In making their choices known, many Dhillon supporters simply pointed to the scoreboard during McDaniel’s reign.

“Think about where we are. 2018, we lost the House. 2020, we lost everything. 2022, we won the House, but we should have really steamrolled the House and we should have taken back the Senate, which we didn’t do,” Stinchfield said. “That means we’re on a real losing track since she took over. I don’t like being on a losing track. I like being on a winning track.

“Something has got to change when you talk about all of this. So how does Ronna McDaniel get 111 votes and Harmeet Dhillon only get 54 votes, when everyone, every Republican voter I talk to said it was time for change?” pondered Stinchfield.

And even more than the losses, for many it seemed that the Republican establishment stood idly by as Democrats changed the rules and worked behind the scenes to alter elections. The most recent example of which came in Arizona, where presumptive gubernatorial favorite, Kari Lake, was “defeated” when countless voting irregularities occurred in some of the state’s most deep-red areas.

“Under her watch, Democrats instituted a mail-in ballot scheme. That may be even worse than losing, when you talk about the House and the Senate and all these things. The fact that we now have a junk mail-in ballot scheme across the country under Ronna McDaniel’s watch is serious trouble. Very serious trouble,” Stinchfield said on Friday. “And so the reason it is is because the Democrats are rigging the system.”

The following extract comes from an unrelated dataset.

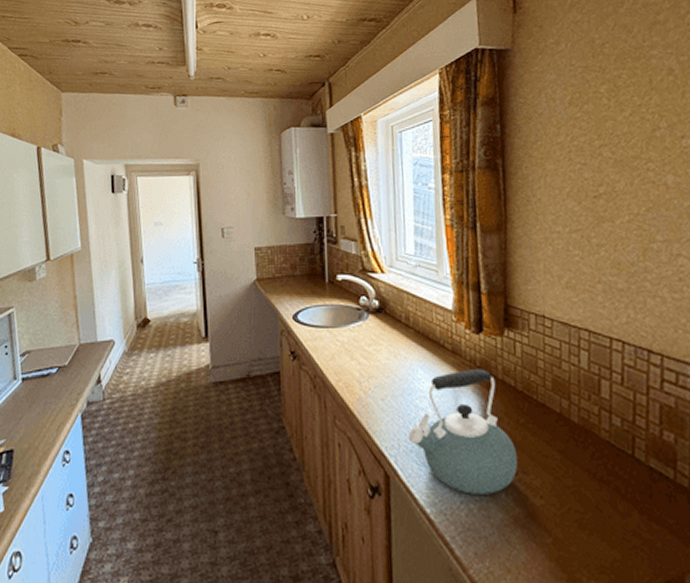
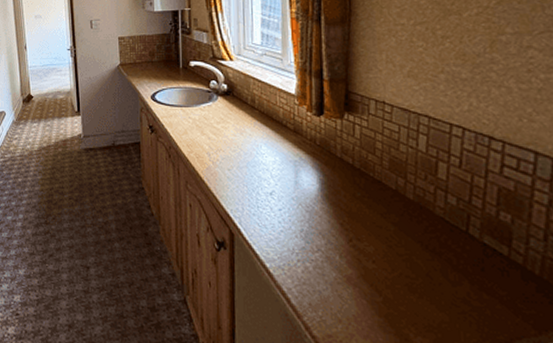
kettle: present [408,369,518,494] -> none [251,147,353,256]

For years – until Donald Trump descended the golden escalator and took the world by storm – the Republican party had the reputation of being the party of the rich. Rush Limbaugh used to refer to this wing of Republicans as “the country club crowd.” President Donald Trump flipped the narrative completely, offering a clear vision of hope and patriotism to working-class America.

Reputable polling — such as Richard Baris’ Big Data Poll — consistently showed Trump running well ahead of almost every Republican candidate during the 2022 mid-term election cycle. In other words, Trump still maintains considerably more support across the country than most of the individual Senate or House candidates experienced.

Many experts believe this is because voters still view Trump as an outsider, while they view the Republican party much less favorably.

“Let’s tell you how out of touch they are, how elitist they are,” Stinchfield said, calling out the GOP establishment. “This meeting that went on, do you know where it is? It’s at the Waldorf Astoria Monarch in California. One of the most expensive resorts in America. You’re lucky if you get a room for a thousand dollars a night down there on Dana Point. Now, it’s a beautiful hotel, but why is the Republican Party holding an event there? Then I went back and I looked at what RedState did. RedState went back and looked at some of the expenses that the Republican Party under Ronna McDaniel’s leadership was spending money on.

“Take a look at this. $3.1 million on private jets. $1.3 million on limousine and chauffeur services. $17.1 million on donor mementos. $750,000 on floral arrangements. Now you compare this to the Democrats. The Democrats spent $35,000 on private airfare. A thousand dollars on floral arrangements. A thousand. Not $750,000. A thousand. And the $17.1 million they spent on donor mementos, the Democrats spent $1.5 million.

“Democrats know where to put the money. It’s not giving donors gifts. Donors shouldn’t want gifts. If you give money, give money. You don’t need the fancy pin to put on your lapel.”

Following her loss, Dhillon warned her party that it must listen to the base, saying, “if we ignore this message, I think it’s at our peril. It’s at our peril personally, as party leaders and it’s at our peril for our party in general.”